Well, except for the original act II opener for How to Succeed, "Cinderella Darling"...don't Cinderella Darling, don't turn down the Prince... got replaced with a female version of the titlular song in the revival...

...but I digress.

Watching this documentary brought back all sorts of memories for me, as I'm sure it would for many fans of musical theatre. I've performed in a production of H2$, and the first musical I ever saw live was a local production of Guys & Dolls back in Texas. I sang "Heart & Soul" for a choral competition in middle school, and Ashley and I both have a deep affection for "Baby It's Cold Outside". I have to admit bias going in because I liked what I knew about him. The documentary itself, however, opens up a breadth of knowledge I would never have come across, short of doing an extremely thorough job researching him myself.
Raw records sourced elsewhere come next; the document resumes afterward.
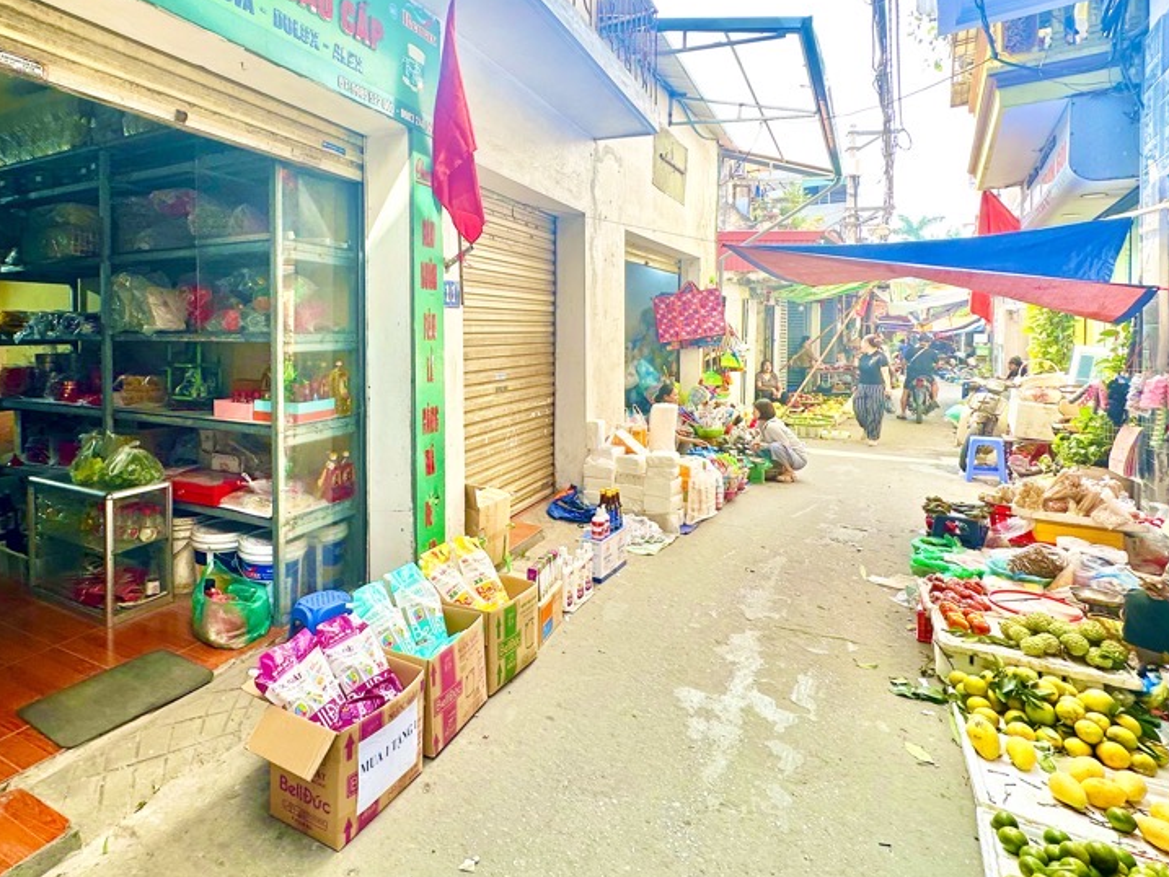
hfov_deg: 80.2
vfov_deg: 65.2
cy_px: 342
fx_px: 676
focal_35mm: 20
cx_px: 437
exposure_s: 1/105
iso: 40
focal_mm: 2.22
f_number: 2.2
Clips from the first full production of Senor Discretion Himself and the 50th Anniversary of Guys & Dolls accompany the interviews and few instances of "re-enactment" and completes a very intricate picture of the legacy of a great artist. Anyone teaching Music Theatre History or a comparable subject would do well to show this to their class, as they would certainly learn more seeing this before or after Guys & Dolls than they would seeing the movie by itself and listening (sleeping or skipping) through a lecture.

The biggest problem I have with the film is one that is not the fault of the filmmakers. They've crafted a documentary for public TV that manages to cover a lot of ground in under two hours on one of the most influential composers in American history, but no one's getting to see it on TV.
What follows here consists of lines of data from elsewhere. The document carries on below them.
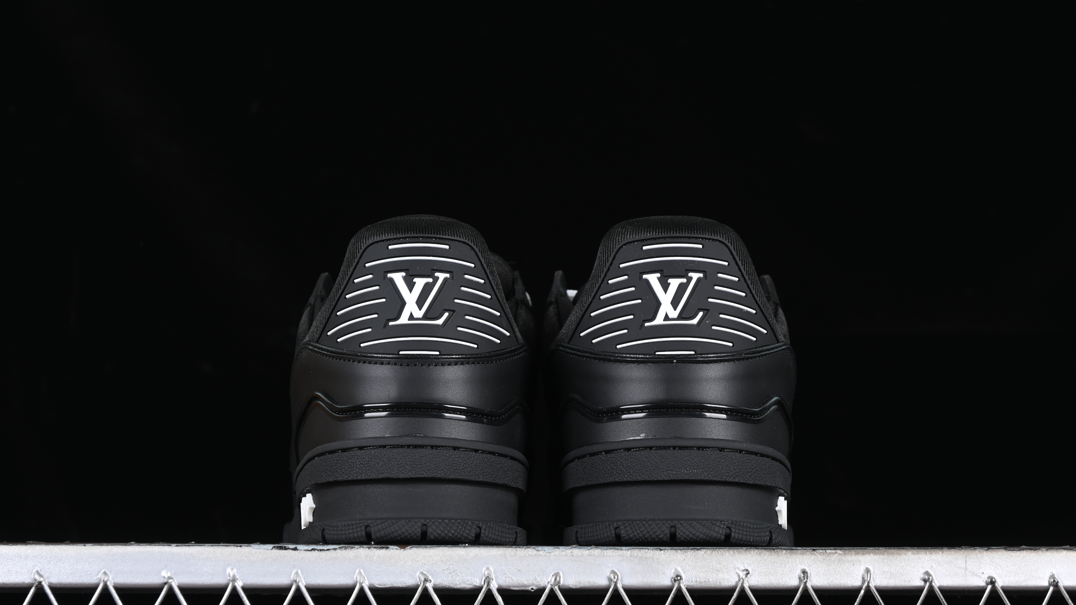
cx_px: 535
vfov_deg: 15.3
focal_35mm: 79
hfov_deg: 26.9
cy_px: 327
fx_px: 2254
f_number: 6.3
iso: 160
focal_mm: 50
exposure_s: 1/60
I don't know why our local station hasn't (yet?) aired this, but the greater Tallahassee area is missing out as a result. I suppose station management assumed not many people would care about a well-made documentary in a city full of patrons of the arts, but speaking as a board member of Tallahassee Little Theatre, Loesser isn't "uninteresting" enough to stop us from adding Guys & Dolls to our 2008 season, because we did.

Oddly enough, in TLT's nearly 60 year history, we've never produced a single production of this show since 1949.
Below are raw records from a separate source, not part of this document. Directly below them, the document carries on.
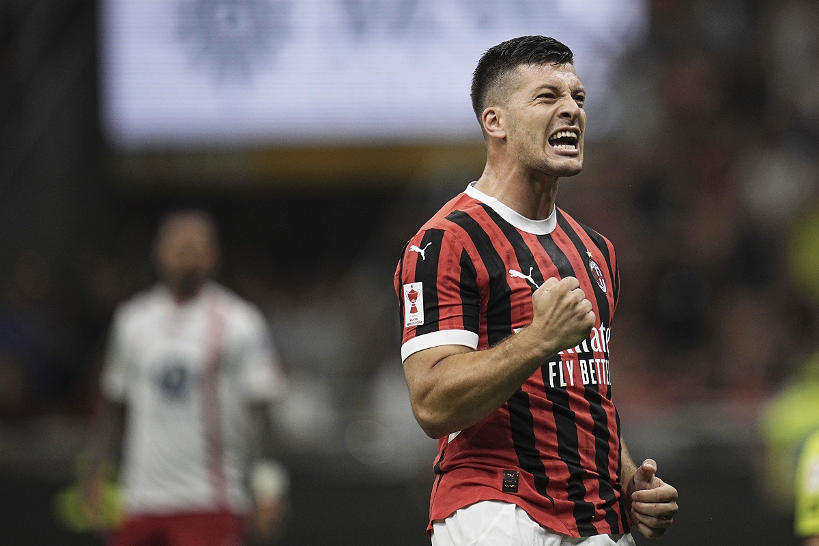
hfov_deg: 5.2
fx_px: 9099
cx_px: 410
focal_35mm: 400
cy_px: 273
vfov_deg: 3.4
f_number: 2.8
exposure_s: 1/1600
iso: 2000
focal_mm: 400
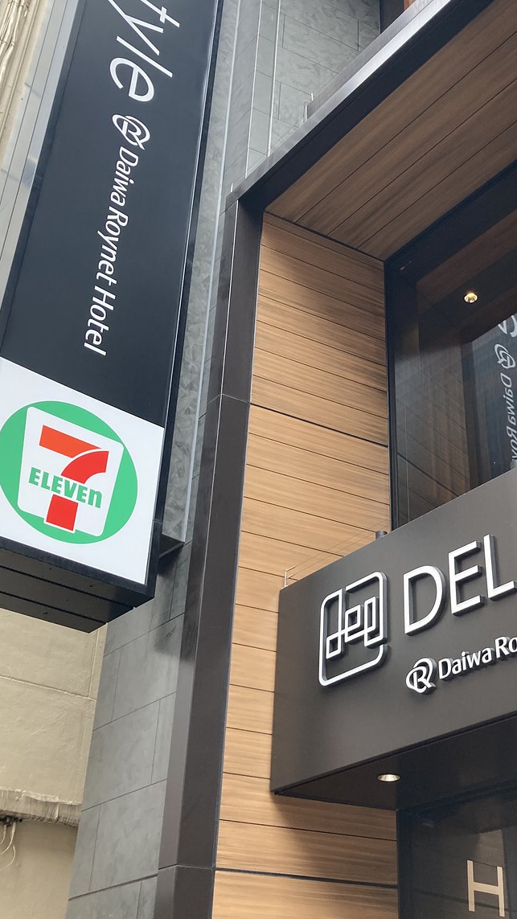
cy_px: 429
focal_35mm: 41
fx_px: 999
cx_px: 359
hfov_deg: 28.8
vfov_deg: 49.4
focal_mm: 3.99
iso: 50
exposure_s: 1/101
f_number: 1.8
Without the limited clout of an online film writer, I wouldn't have gotten a chance to see this movie as an ordinary resident of Tallahassee (who also happens to donate to his local PBS station). WFSU is one of many stations across the country that is choosing not to carry the program, even though if you look at the website, it's popping up in big cities like NYC, Dallas, Denver and Phoenix, but also in smaller cities like Topeka, Bowling Green (Ohio and Kentucky), Chattanooga, and...Gainesville, FL!

Editor's Note: According to the producer, most (90% of) PBS markets will get to see the film, but it'll be the 60-minute cut-down version. I stand by no one getting to see it, relatively speaking, due to the limited airings. Your most likely shot at seeing this if you haven't seen it yet, to me, is buying a DVD. It'd be nice to see it air in a few more cities or repeat-air...but that's just me.

You can snag a copy of the DVD on their website. The disc features some excellent interview material that was understandably cut for time. All of the additional footage is worth a look, and the commentary is informative on how much work it really takes to complete a documentary made for public TV (did I mention it took 7 years?). Like I said, anybody teaching related material owes it to their students (whatever the age) to show this.

It was especially touching to see some of the last interviews given by participants like Cy Feurer and Betty Comden, which I'd almost forgotten noticing until Walter Gottlieb (the director) brought it up on the comment track. Gottlieb also laments the struggle to find decent elements on some of the older films that they used clips from (they eventually did), and reveals that a Where's Charley? DVD is finally on the way sometime soon, which is good news indeed. Film preservation is a good thing, folks. Buy catalog titles like this instead of the latest straight-to-DVD aberration.

Give it a look if it's on your local station, and if you're in the mood to make some station programmers' heads explode, bug them to put it on the air. If Topeka gets to see it, so should you.

No offense to Topeka, my mother's from Kansas, and it's a lovely state.